**About this task**
Reproduce, exactly and in full, the lines from the one with "If you are in Financial Difficulties" through the one with "If you die or" in the data below; drop pictures.

═════ Information supplied ═════

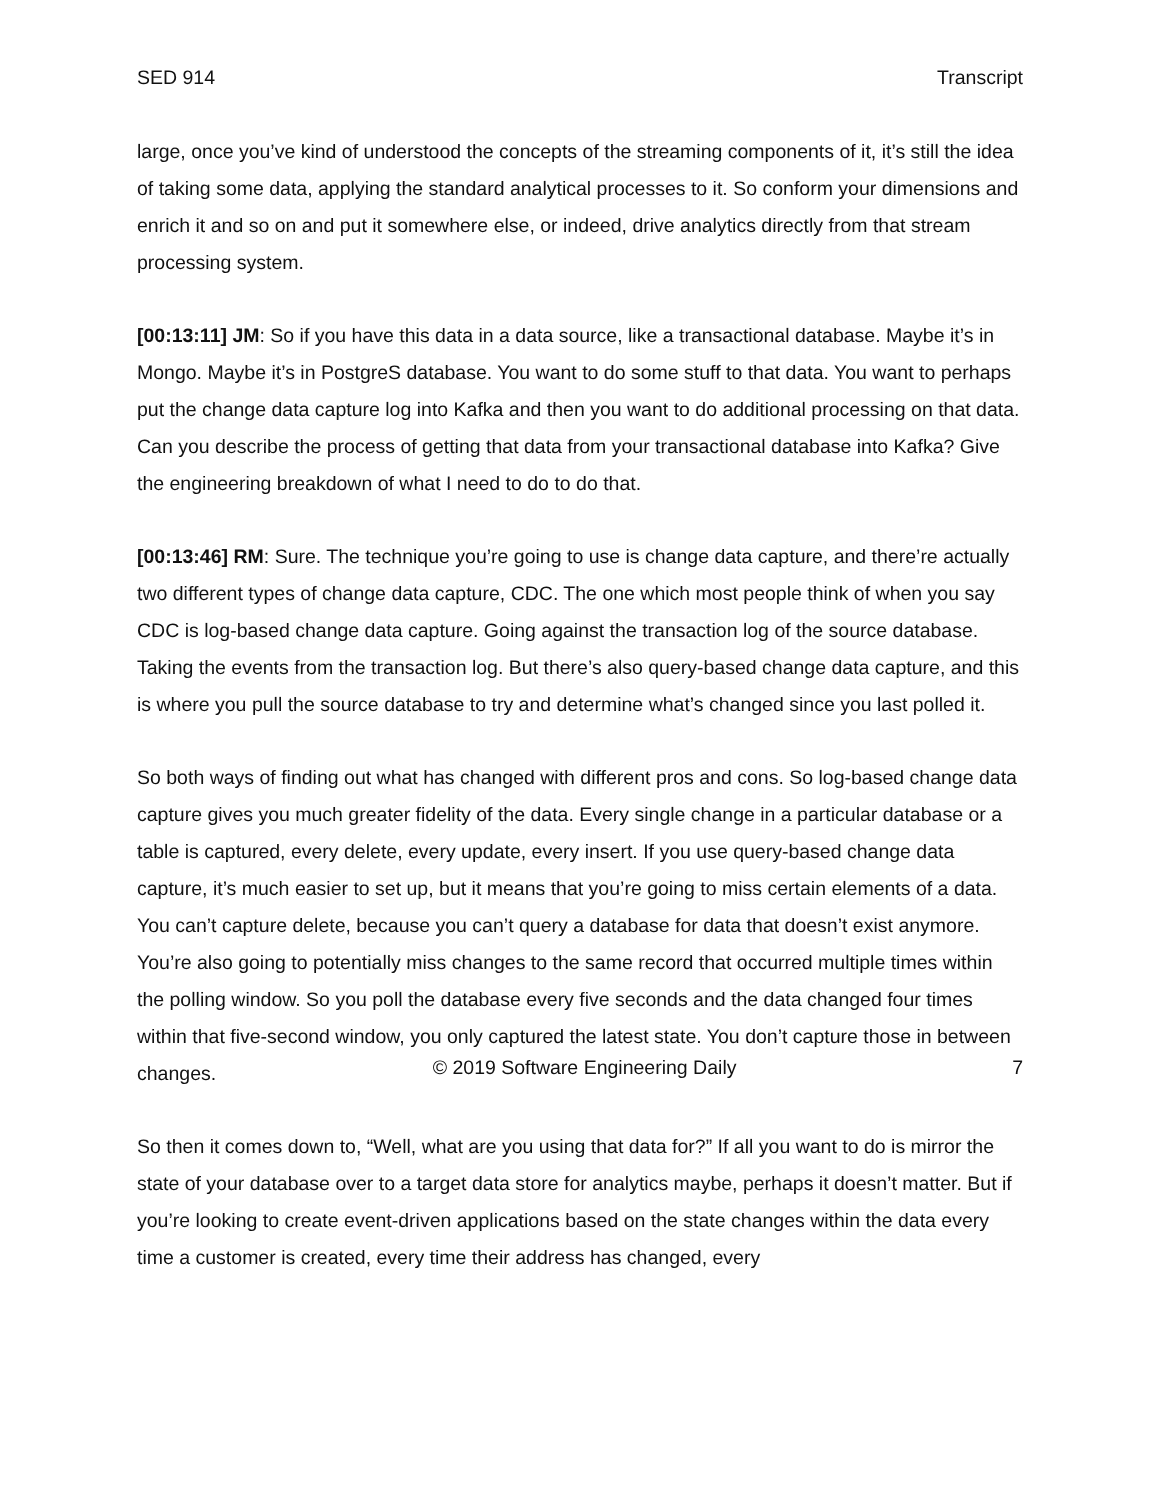SED 914 Transcript
large, once you’ve kind of understood the concepts of the streaming components of it, it’s still the idea of taking some data, applying the standard analytical processes to it. So conform your dimensions and enrich it and so on and put it somewhere else, or indeed, drive analytics directly from that stream processing system.
[00:13:11] JM: So if you have this data in a data source, like a transactional database. Maybe it’s in Mongo. Maybe it’s in PostgreS database. You want to do some stuff to that data. You want to perhaps put the change data capture log into Kafka and then you want to do additional processing on that data. Can you describe the process of getting that data from your transactional database into Kafka? Give the engineering breakdown of what I need to do to do that.
[00:13:46] RM: Sure. The technique you’re going to use is change data capture, and there’re actually two different types of change data capture, CDC. The one which most people think of when you say CDC is log-based change data capture. Going against the transaction log of the source database. Taking the events from the transaction log. But there’s also query-based change data capture, and this is where you pull the source database to try and determine what’s changed since you last polled it.
So both ways of finding out what has changed with different pros and cons. So log-based change data capture gives you much greater fidelity of the data. Every single change in a particular database or a table is captured, every delete, every update, every insert. If you use query-based change data capture, it’s much easier to set up, but it means that you’re going to miss certain elements of a data. You can’t capture delete, because you can’t query a database for data that doesn’t exist anymore. You’re also going to potentially miss changes to the same record that occurred multiple times within the polling window. So you poll the database every five seconds and the data changed four times within that five-second window, you only captured the latest state. You don’t capture those in between changes.
So then it comes down to, “Well, what are you using that data for?” If all you want to do is mirror the state of your database over to a target data store for analytics maybe, perhaps it doesn’t matter. But if you’re looking to create event-driven applications based on the state changes within the data every time a customer is created, every time their address has changed, every
© 2019 Software Engineering Daily 7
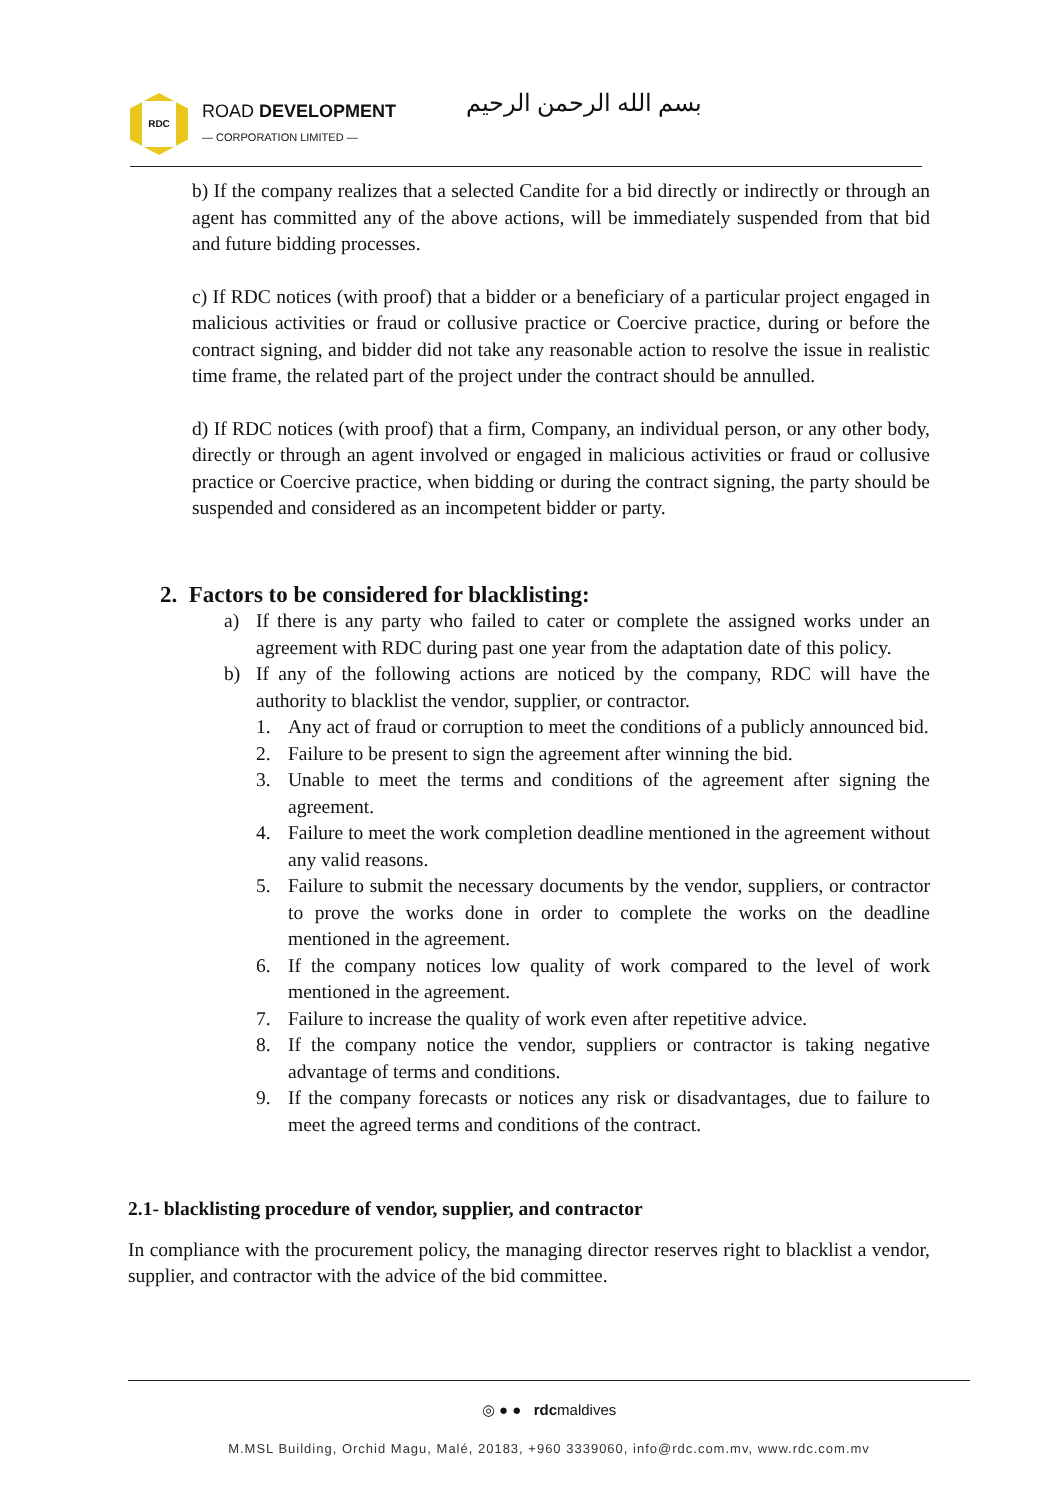RDC
ROAD DEVELOPMENT
— CORPORATION LIMITED —
بسم الله الرحمن الرحيم
b) If the company realizes that a selected Candite for a bid directly or indirectly or through an agent has committed any of the above actions, will be immediately suspended from that bid and future bidding processes.
c) If RDC notices (with proof) that a bidder or a beneficiary of a particular project engaged in malicious activities or fraud or collusive practice or Coercive practice, during or before the contract signing, and bidder did not take any reasonable action to resolve the issue in realistic time frame, the related part of the project under the contract should be annulled.
d) If RDC notices (with proof) that a firm, Company, an individual person, or any other body, directly or through an agent involved or engaged in malicious activities or fraud or collusive practice or Coercive practice, when bidding or during the contract signing, the party should be suspended and considered as an incompetent bidder or party.
2. Factors to be considered for blacklisting:
a) If there is any party who failed to cater or complete the assigned works under an agreement with RDC during past one year from the adaptation date of this policy.
b) If any of the following actions are noticed by the company, RDC will have the authority to blacklist the vendor, supplier, or contractor.
1. Any act of fraud or corruption to meet the conditions of a publicly announced bid.
2. Failure to be present to sign the agreement after winning the bid.
3. Unable to meet the terms and conditions of the agreement after signing the agreement.
4. Failure to meet the work completion deadline mentioned in the agreement without any valid reasons.
5. Failure to submit the necessary documents by the vendor, suppliers, or contractor to prove the works done in order to complete the works on the deadline mentioned in the agreement.
6. If the company notices low quality of work compared to the level of work mentioned in the agreement.
7. Failure to increase the quality of work even after repetitive advice.
8. If the company notice the vendor, suppliers or contractor is taking negative advantage of terms and conditions.
9. If the company forecasts or notices any risk or disadvantages, due to failure to meet the agreed terms and conditions of the contract.
2.1- blacklisting procedure of vendor, supplier, and contractor
In compliance with the procurement policy, the managing director reserves right to blacklist a vendor, supplier, and contractor with the advice of the bid committee.
◎ ● ● rdcmaldives
M.MSL Building, Orchid Magu, Malé, 20183, +960 3339060, info@rdc.com.mv, www.rdc.com.mv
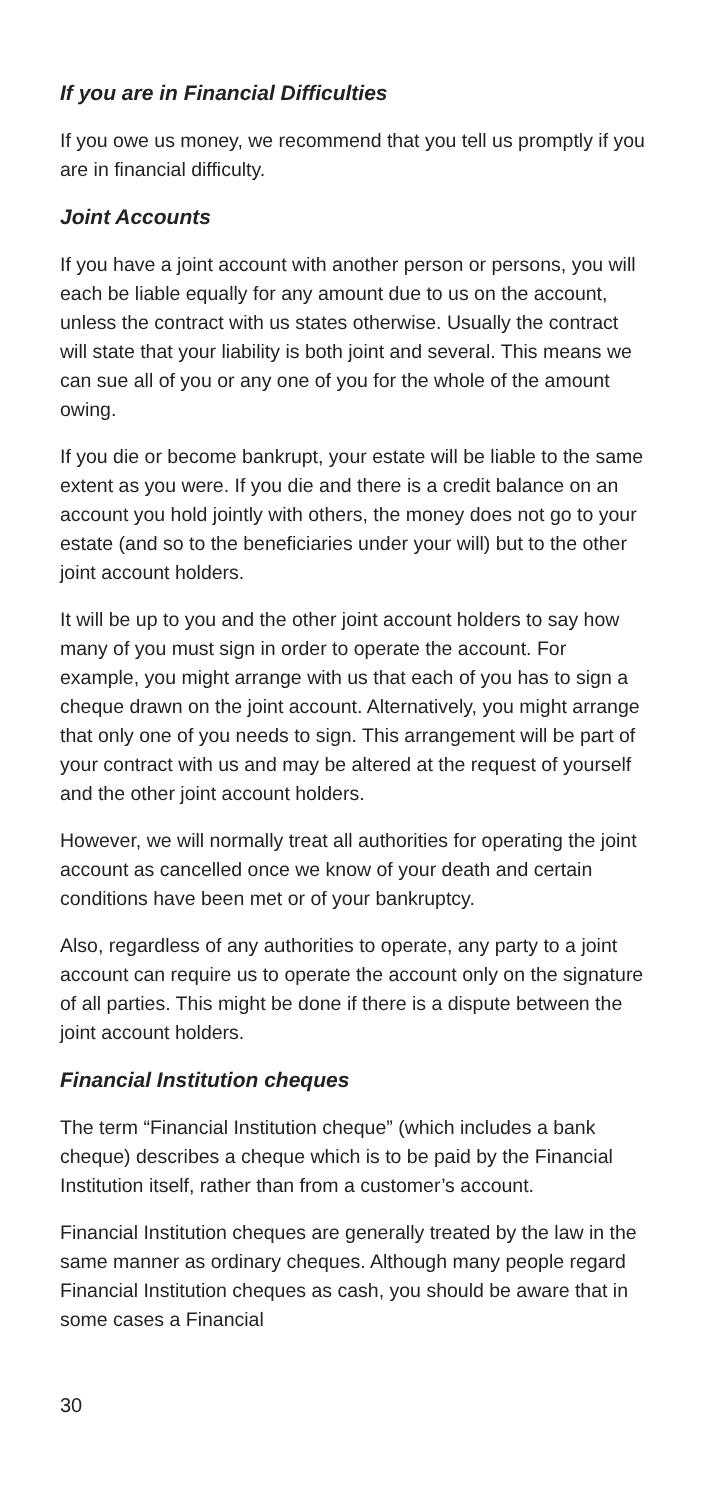If you are in Financial Difficulties
If you owe us money, we recommend that you tell us promptly if you are in financial difficulty.
Joint Accounts
If you have a joint account with another person or persons, you will each be liable equally for any amount due to us on the account, unless the contract with us states otherwise. Usually the contract will state that your liability is both joint and several. This means we can sue all of you or any one of you for the whole of the amount owing.
If you die or become bankrupt, your estate will be liable to the same extent as you were. If you die and there is a credit balance on an account you hold jointly with others, the money does not go to your estate (and so to the beneficiaries under your will) but to the other joint account holders.
It will be up to you and the other joint account holders to say how many of you must sign in order to operate the account. For example, you might arrange with us that each of you has to sign a cheque drawn on the joint account. Alternatively, you might arrange that only one of you needs to sign. This arrangement will be part of your contract with us and may be altered at the request of yourself and the other joint account holders.
However, we will normally treat all authorities for operating the joint account as cancelled once we know of your death and certain conditions have been met or of your bankruptcy.
Also, regardless of any authorities to operate, any party to a joint account can require us to operate the account only on the signature of all parties. This might be done if there is a dispute between the joint account holders.
Financial Institution cheques
The term “Financial Institution cheque” (which includes a bank cheque) describes a cheque which is to be paid by the Financial Institution itself, rather than from a customer’s account.
Financial Institution cheques are generally treated by the law in the same manner as ordinary cheques. Although many people regard Financial Institution cheques as cash, you should be aware that in some cases a Financial
30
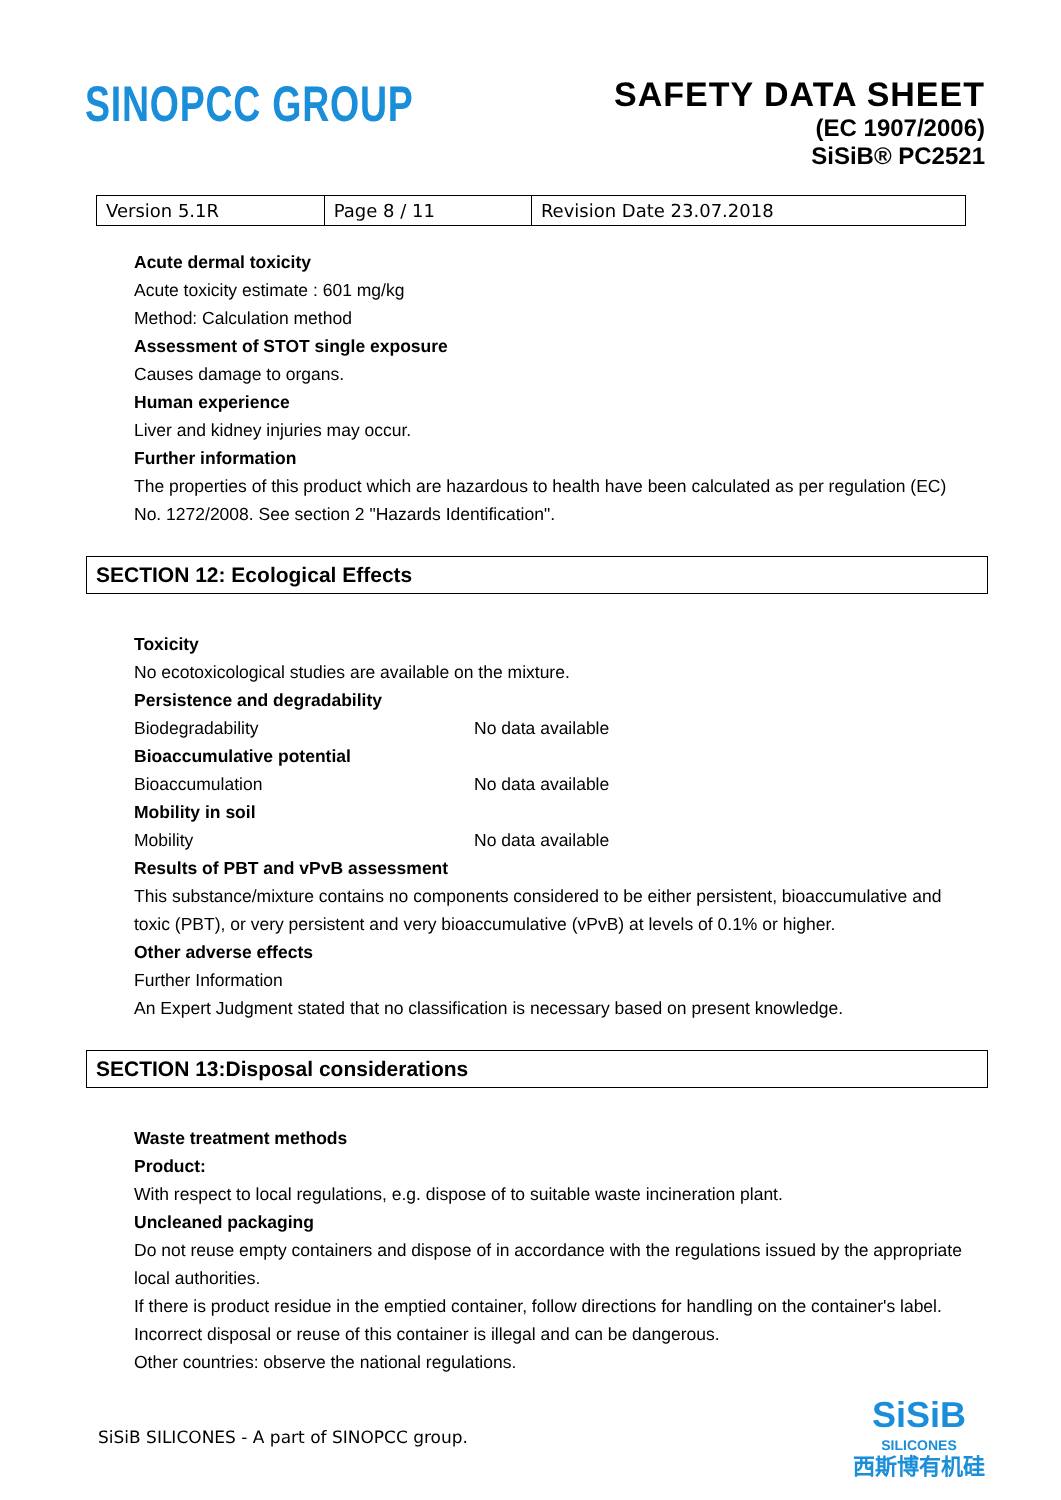SINOPCC GROUP
SAFETY DATA SHEET
(EC 1907/2006)
SiSiB® PC2521
| Version 5.1R | Page 8 / 11 | Revision Date 23.07.2018 |
Acute dermal toxicity
Acute toxicity estimate : 601 mg/kg
Method: Calculation method
Assessment of STOT single exposure
Causes damage to organs.
Human experience
Liver and kidney injuries may occur.
Further information
The properties of this product which are hazardous to health have been calculated as per regulation (EC) No. 1272/2008. See section 2 "Hazards Identification".
SECTION 12: Ecological Effects
Toxicity
No ecotoxicological studies are available on the mixture.
Persistence and degradability
Biodegradability No data available
Bioaccumulative potential
Bioaccumulation No data available
Mobility in soil
Mobility No data available
Results of PBT and vPvB assessment
This substance/mixture contains no components considered to be either persistent, bioaccumulative and toxic (PBT), or very persistent and very bioaccumulative (vPvB) at levels of 0.1% or higher.
Other adverse effects
Further Information
An Expert Judgment stated that no classification is necessary based on present knowledge.
SECTION 13:Disposal considerations
Waste treatment methods
Product:
With respect to local regulations, e.g. dispose of to suitable waste incineration plant.
Uncleaned packaging
Do not reuse empty containers and dispose of in accordance with the regulations issued by the appropriate local authorities.
If there is product residue in the emptied container, follow directions for handling on the container's label.
Incorrect disposal or reuse of this container is illegal and can be dangerous.
Other countries: observe the national regulations.
SiSiB SILICONES - A part of SINOPCC group.
SiSiB
SILICONES
西斯博有机硅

═════

**Exercise result**
If you are in Financial Difficulties
If you owe us money, we recommend that you tell us promptly if you are in financial difficulty.
Joint Accounts
If you have a joint account with another person or persons, you will each be liable equally for any amount due to us on the account, unless the contract with us states otherwise. Usually the contract will state that your liability is both joint and several. This means we can sue all of you or any one of you for the whole of the amount owing.
If you die or become bankrupt, your estate will be liable to the same extent as you were. If you die and there is a credit balance on an account you hold jointly with others, the money does not go to your estate (and so to the beneficiaries under your will) but to the other joint account holders.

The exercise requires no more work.